> _Required work_
Take every line from the material that has the word "References" in it.

----- Material provided

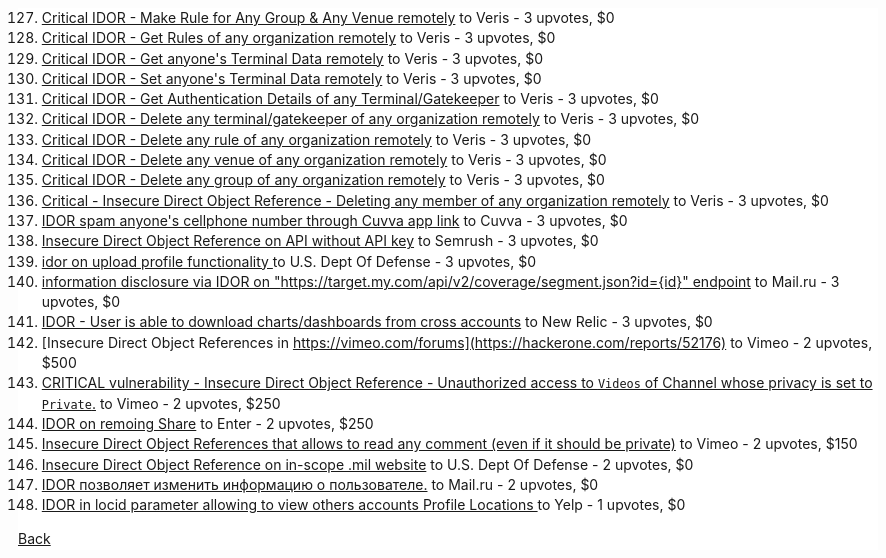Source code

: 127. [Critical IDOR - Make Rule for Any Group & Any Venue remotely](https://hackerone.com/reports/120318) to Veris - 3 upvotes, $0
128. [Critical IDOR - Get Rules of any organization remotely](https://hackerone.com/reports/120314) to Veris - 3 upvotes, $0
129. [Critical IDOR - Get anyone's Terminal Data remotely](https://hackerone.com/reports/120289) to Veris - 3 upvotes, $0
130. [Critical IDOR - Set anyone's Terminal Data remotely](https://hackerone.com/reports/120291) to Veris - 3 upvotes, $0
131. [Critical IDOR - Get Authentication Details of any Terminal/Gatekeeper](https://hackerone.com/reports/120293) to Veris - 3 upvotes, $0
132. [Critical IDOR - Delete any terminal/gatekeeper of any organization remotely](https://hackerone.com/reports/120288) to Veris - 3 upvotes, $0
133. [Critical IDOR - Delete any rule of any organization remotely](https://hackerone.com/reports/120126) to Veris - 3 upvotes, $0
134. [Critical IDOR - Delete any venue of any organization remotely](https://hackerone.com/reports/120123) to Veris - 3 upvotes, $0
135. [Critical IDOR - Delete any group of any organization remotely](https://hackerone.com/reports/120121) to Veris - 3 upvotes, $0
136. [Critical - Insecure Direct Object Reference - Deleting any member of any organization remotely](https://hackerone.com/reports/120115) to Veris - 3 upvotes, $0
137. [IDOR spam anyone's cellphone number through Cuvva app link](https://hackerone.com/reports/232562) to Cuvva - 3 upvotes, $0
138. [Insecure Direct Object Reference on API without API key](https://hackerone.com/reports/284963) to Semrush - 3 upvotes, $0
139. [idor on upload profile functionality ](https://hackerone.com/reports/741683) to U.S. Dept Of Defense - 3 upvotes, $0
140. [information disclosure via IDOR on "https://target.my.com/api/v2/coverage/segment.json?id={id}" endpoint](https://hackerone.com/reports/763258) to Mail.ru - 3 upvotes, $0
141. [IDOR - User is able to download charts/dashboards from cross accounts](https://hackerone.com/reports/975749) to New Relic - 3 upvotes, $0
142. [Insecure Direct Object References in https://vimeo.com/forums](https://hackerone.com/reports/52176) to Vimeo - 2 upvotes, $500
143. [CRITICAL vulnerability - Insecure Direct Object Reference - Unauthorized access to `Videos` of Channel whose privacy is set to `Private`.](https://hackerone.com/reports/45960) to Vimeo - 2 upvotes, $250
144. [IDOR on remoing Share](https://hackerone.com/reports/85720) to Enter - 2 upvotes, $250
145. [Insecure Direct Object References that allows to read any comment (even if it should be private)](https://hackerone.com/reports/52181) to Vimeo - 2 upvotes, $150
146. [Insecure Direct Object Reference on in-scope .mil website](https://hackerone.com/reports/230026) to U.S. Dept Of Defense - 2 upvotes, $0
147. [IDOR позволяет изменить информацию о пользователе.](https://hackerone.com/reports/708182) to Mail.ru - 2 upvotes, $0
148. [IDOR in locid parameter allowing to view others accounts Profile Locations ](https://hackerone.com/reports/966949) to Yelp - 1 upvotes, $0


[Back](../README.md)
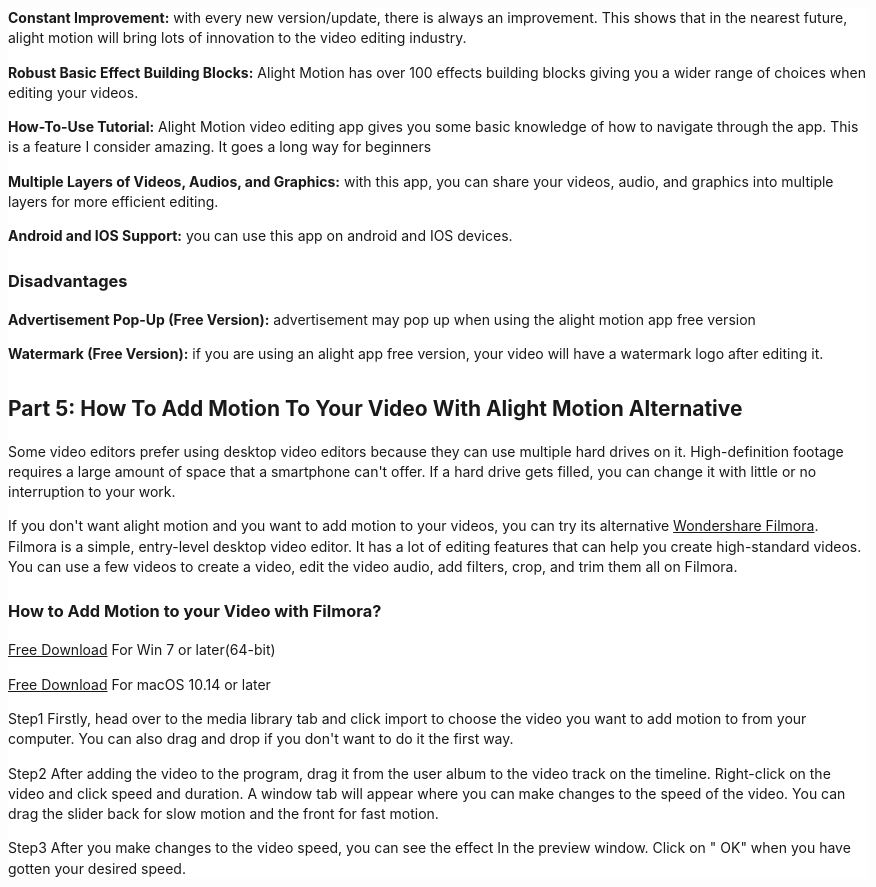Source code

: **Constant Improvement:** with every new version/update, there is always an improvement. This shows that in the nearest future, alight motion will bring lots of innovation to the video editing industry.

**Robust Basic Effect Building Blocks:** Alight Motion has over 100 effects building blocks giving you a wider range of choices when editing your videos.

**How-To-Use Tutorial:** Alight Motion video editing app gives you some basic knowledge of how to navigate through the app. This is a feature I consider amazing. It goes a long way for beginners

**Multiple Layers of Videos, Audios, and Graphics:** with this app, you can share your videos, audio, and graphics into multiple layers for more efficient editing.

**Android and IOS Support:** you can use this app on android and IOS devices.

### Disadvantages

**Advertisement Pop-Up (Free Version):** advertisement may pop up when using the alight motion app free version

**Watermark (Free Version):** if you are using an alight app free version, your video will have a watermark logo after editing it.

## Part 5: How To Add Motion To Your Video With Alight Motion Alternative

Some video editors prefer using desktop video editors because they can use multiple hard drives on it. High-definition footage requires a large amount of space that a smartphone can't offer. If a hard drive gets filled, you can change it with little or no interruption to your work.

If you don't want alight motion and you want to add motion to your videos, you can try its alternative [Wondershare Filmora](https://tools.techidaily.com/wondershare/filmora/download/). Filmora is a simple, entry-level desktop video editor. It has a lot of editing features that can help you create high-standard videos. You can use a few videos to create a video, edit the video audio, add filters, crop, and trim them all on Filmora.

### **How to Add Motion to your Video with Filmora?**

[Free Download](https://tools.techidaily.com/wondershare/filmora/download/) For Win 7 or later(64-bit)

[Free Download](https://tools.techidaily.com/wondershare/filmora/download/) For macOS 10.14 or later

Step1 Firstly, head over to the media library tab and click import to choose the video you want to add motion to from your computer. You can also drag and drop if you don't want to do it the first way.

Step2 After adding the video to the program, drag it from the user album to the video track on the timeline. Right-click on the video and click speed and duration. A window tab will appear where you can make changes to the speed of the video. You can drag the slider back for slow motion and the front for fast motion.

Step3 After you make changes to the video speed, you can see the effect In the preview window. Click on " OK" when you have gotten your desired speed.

----------

> _Result below_
142. [Insecure Direct Object References in https://vimeo.com/forums](https://hackerone.com/reports/52176) to Vimeo - 2 upvotes, $500
145. [Insecure Direct Object References that allows to read any comment (even if it should be private)](https://hackerone.com/reports/52181) to Vimeo - 2 upvotes, $150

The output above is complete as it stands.